Узнавши про Медеину дорожную неудачу, он тут же позвонил начальнику порта, и тот обещал отправить Медею завтра же утром, с первой оказией, но никаких удобств путешественнице он не обещал.
До поздней ночи просидели они втроем за столом, допили хорошее вино, потом выпили плохого чаю, а Таша, так и не поинтересовавшись, чего это ради Медее понадобился Таганрог, пустилась рассказывать о какой-то решеточке, обнаруженной ею в приазовском мезолите. Медея долго не могла взять в толк, о чем она так горячится, пока Таша не разложила перед ней поверх недоеденной рыбы замызганные рисуночки, сделанные уверенной рукой, с изображением, напоминающим сеточку для игры в крестики-нолики, и объявила эту решетку одним из самых устойчивых культовых символов, известных с палеолита и обнаруженных и в Египте, и на Крите, и в доколумбовой Америке, а теперь вот и здесь, в Приазовье…

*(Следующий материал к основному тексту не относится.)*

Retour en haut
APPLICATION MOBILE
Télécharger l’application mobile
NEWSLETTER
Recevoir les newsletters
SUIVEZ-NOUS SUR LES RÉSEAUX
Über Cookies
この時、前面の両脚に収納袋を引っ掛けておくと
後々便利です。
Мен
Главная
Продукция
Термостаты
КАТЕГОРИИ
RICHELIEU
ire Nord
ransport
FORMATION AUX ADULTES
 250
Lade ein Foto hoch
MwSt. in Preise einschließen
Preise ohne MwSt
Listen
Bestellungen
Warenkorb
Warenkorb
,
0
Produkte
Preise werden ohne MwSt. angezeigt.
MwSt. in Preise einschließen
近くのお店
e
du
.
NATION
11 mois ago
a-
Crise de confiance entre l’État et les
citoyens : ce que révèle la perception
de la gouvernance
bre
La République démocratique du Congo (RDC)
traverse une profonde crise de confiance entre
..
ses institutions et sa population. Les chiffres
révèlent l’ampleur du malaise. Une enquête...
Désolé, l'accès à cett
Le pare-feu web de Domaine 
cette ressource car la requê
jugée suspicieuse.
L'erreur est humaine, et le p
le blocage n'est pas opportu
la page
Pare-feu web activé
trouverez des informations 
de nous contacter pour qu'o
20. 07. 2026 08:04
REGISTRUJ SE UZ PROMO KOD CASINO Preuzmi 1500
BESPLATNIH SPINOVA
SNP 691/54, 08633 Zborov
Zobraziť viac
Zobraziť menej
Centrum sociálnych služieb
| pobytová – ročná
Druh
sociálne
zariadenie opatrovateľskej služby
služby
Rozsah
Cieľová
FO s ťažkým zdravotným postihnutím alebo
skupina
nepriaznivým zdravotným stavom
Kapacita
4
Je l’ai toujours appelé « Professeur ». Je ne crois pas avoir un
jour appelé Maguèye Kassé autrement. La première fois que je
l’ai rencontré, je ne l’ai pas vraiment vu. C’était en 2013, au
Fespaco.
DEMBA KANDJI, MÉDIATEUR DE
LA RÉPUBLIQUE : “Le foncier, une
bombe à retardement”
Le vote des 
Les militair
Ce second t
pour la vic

Сергей Илларионович старчески дремал в кресле, время от времени просыпаясь благодаря своей врожденной вежливости, покачивал в знак согласия сонной головой, бормотал что-то одобрительное и снова впадал в дремоту.
Нисколько не заинтересовавшись научными Ташиными изысканиями, Медея терпеливо ожидала окончания лекции, удивляясь тому, что Таша словом не обмолвилась ни о своей дочери, ни о внучке, живущих в Ленинграде.
На поворотах Ташиной речи Медея согласно кивала головой и думала о том, как упорна природа человека, как устойчива бывает иногда страсть, не поддающаяся никаким переменам, вроде этих самых решеточек, овалов и точек, которые, отпечатавшись однажды, живут потом тысячелетиями во всех укромных уголках мира — в подвалах музеев, в помойках, нацарапанные на сухой земле и на ветхих заборах играющими детьми…
Наутро приехал рослый полный человек в морской форме без погон и увез Медею из спящего дома Лавинских, а еще через час Медея покачивалась в середине Керченской бухты на старом грузовом суденышке вида столь родного, как будто оно было из старой армады ее деда Харлампия.
Старчески сопя и немощно напрягаясь, пароходик дотащился до Таганрога только к вечеру. Изморось к этому времени превратилась в мелкий серый дождь, и Медея, двенадцать часов просидевшая на деревянной лавке на палубе с прямой спиной и плотно сдвинутыми коленями, спустилась по сходням, ощущая себя скорее частью деревянной скамьи, от которой только что оторвалась, чем живым человеком.